A graphene oxide–mesoporous MnO2 nanocomposite modified glassy carbon electrode as a novel and efficient voltammetric sensor for simultaneous determination of hydroquinone and catechol

Abstract

A new facile preparation method of graphene oxide–mesoporous MnO 2 (GO–MnO 2 ) nanocomplex was developed here. The GO–MnO 2 was used as a new electrode material for the fabrication of voltammetric sensor for sensitive simultaneous determination of hydroquinone (HQ) and catechol (CC), which exhibited significantly decreased peak-to-peak separations of ca. 34 and 36 mV for HQ and CC, respectively between oxidation and reduction waves in cyclic voltammetry.
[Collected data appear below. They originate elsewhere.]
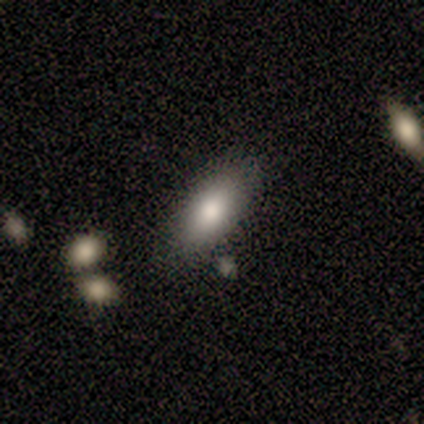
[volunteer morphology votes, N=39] Volunteers were most divided on "smooth or featured": smooth: 74%, featured or disk: 21%, star or artifact: 5%. More confident: how rounded — in between (76%); merging — none (73%).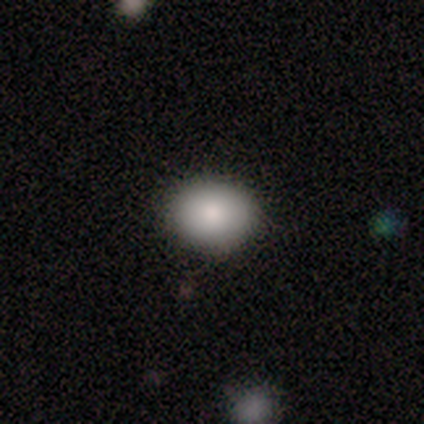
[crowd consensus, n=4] Smooth or featured: smooth — 75% (star or artifact — 25%)
How rounded: in between — 67% (round — 33%)
Merging: none — 100%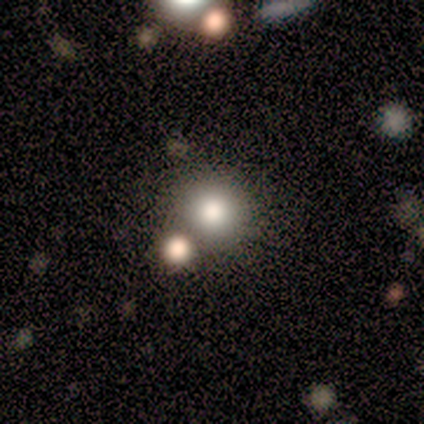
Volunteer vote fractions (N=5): Smooth or featured? 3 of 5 (60%) said smooth. How rounded? 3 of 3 (100%) said round. Merging? 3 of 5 (60%) said none.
In differential pulse voltammetric measurements, the GO–MnO 2 based sensor could separate the oxidation peak potentials of HQ and CC by about 115 mV though the bare electrode gave a single broad response, which was related to the higher surface area and catalytic ability of GO–MnO 2 . The oxidation peak current of HQ was linear over the range from 0.01 to 0.7 μM in the presence of 0.1 μM CC, and the oxidation peak current of CC was linear over the range from 0.03 to 1.0 μM in the presence of 0.13 μM HQ. The detection limits ( S / N = 3) for HQ and CC were 7.0 and 10.0 nM, respectively. The proposed sensor was successfully applied to the simultaneous determination of HQ and CC in artificial wastewater samples.